Job item:
Rewrite the material below as a JSON list of strings, with one string for each line and any blank lines left out. Leave the pictures out of the list.

Information given:
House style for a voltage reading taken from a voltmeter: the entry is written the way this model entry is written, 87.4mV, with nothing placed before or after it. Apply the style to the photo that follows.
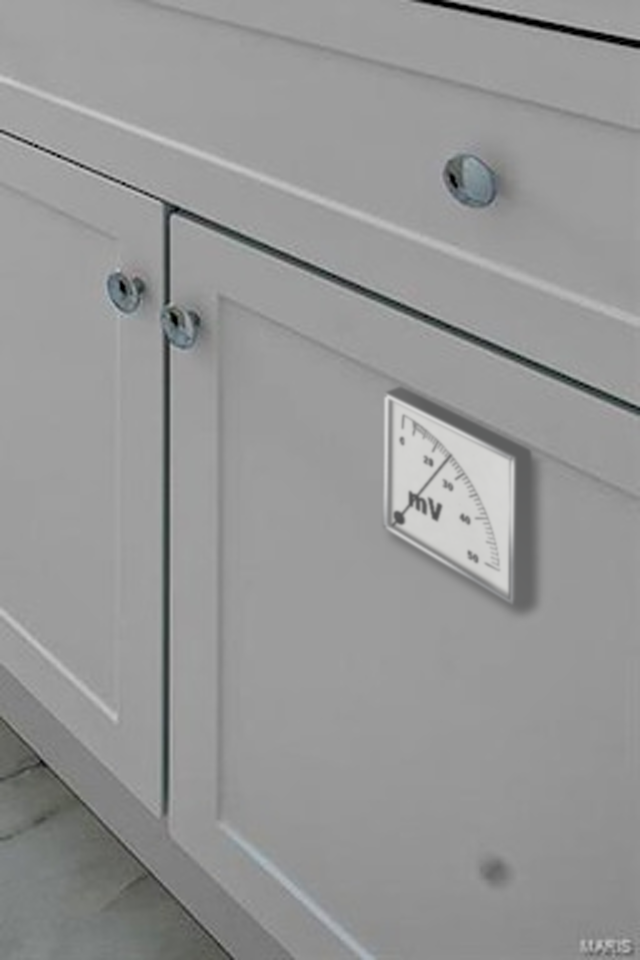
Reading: 25mV
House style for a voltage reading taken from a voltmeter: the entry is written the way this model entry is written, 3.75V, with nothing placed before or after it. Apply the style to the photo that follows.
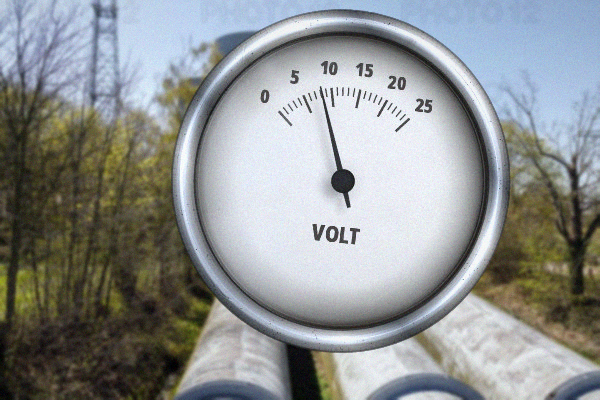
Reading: 8V
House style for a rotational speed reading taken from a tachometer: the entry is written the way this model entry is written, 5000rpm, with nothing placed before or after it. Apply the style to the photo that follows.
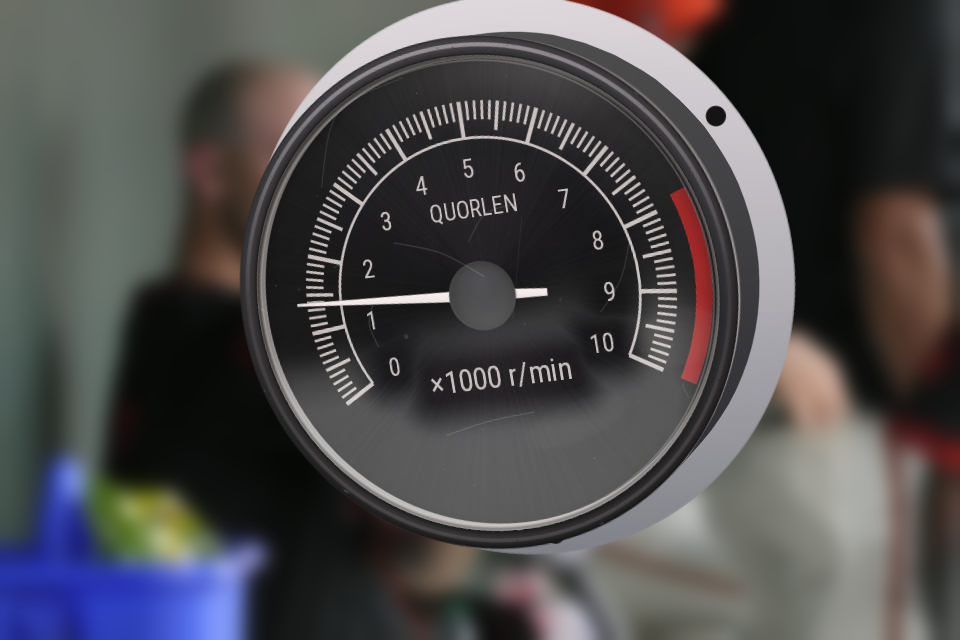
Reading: 1400rpm
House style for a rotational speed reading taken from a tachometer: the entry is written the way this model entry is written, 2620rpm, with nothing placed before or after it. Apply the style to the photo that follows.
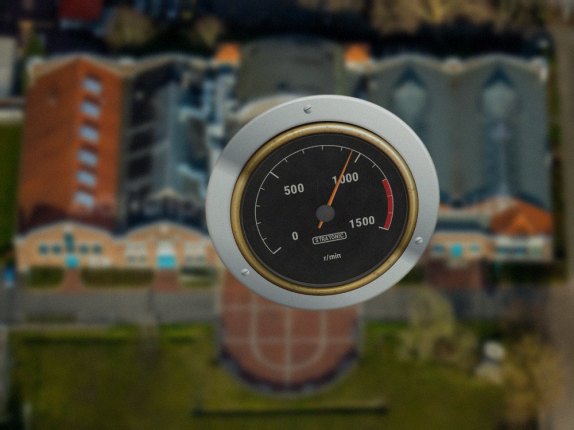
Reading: 950rpm
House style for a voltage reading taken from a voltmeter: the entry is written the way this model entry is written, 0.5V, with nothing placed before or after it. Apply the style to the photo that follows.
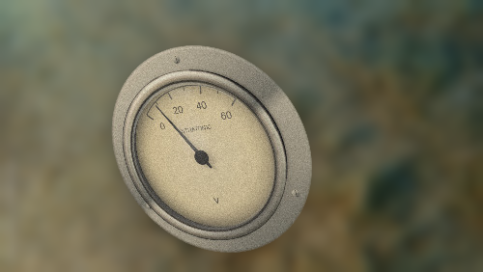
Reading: 10V
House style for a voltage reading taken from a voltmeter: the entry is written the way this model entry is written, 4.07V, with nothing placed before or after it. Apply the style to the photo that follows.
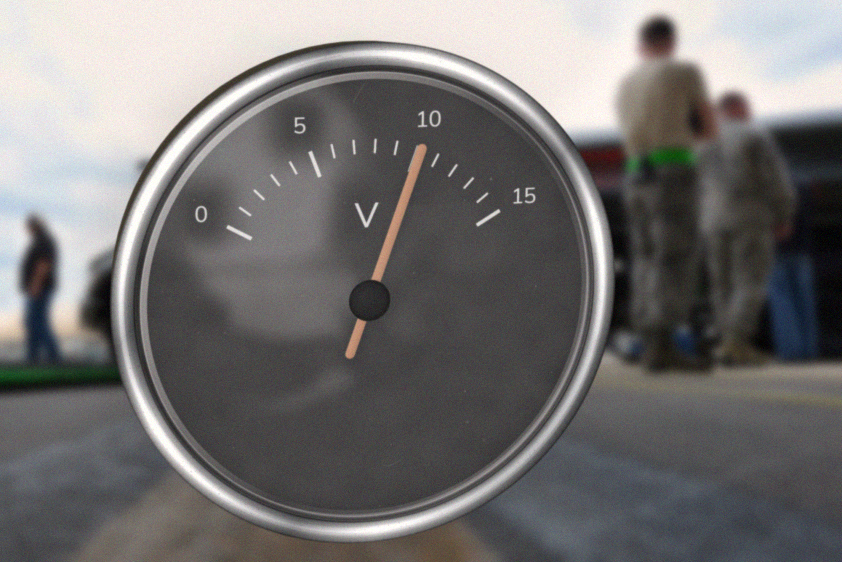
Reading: 10V
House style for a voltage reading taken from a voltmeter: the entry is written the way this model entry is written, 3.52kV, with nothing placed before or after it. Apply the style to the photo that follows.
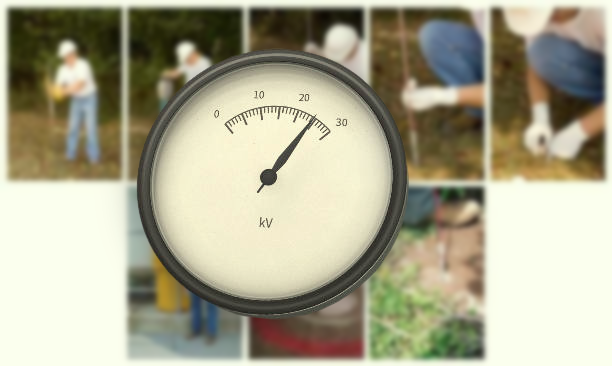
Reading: 25kV
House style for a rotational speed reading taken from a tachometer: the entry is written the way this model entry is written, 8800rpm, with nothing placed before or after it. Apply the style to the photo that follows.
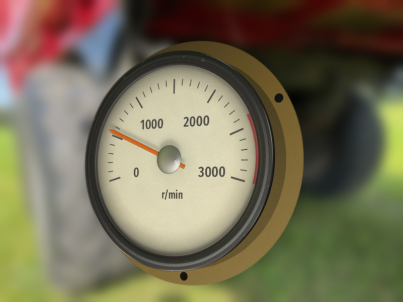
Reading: 550rpm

Completed task:
[
  "House style for a voltage reading taken from a voltmeter: the entry is written the way this model entry is written, 87.4mV, with nothing placed before or after it. Apply the style to the photo that follows.",
  "Reading: 25mV",
  "House style for a voltage reading taken from a voltmeter: the entry is written the way this model entry is written, 3.75V, with nothing placed before or after it. Apply the style to the photo that follows.",
  "Reading: 8V",
  "House style for a rotational speed reading taken from a tachometer: the entry is written the way this model entry is written, 5000rpm, with nothing placed before or after it. Apply the style to the photo that follows.",
  "Reading: 1400rpm",
  "House style for a rotational speed reading taken from a tachometer: the entry is written the way this model entry is written, 2620rpm, with nothing placed before or after it. Apply the style to the photo that follows.",
  "Reading: 950rpm",
  "House style for a voltage reading taken from a voltmeter: the entry is written the way this model entry is written, 0.5V, with nothing placed before or after it. Apply the style to the photo that follows.",
  "Reading: 10V",
  "House style for a voltage reading taken from a voltmeter: the entry is written the way this model entry is written, 4.07V, with nothing placed before or after it. Apply the style to the photo that follows.",
  "Reading: 10V",
  "House style for a voltage reading taken from a voltmeter: the entry is written the way this model entry is written, 3.52kV, with nothing placed before or after it. Apply the style to the photo that follows.",
  "Reading: 25kV",
  "House style for a rotational speed reading taken from a tachometer: the entry is written the way this model entry is written, 8800rpm, with nothing placed before or after it. Apply the style to the photo that follows.",
  "Reading: 550rpm"
]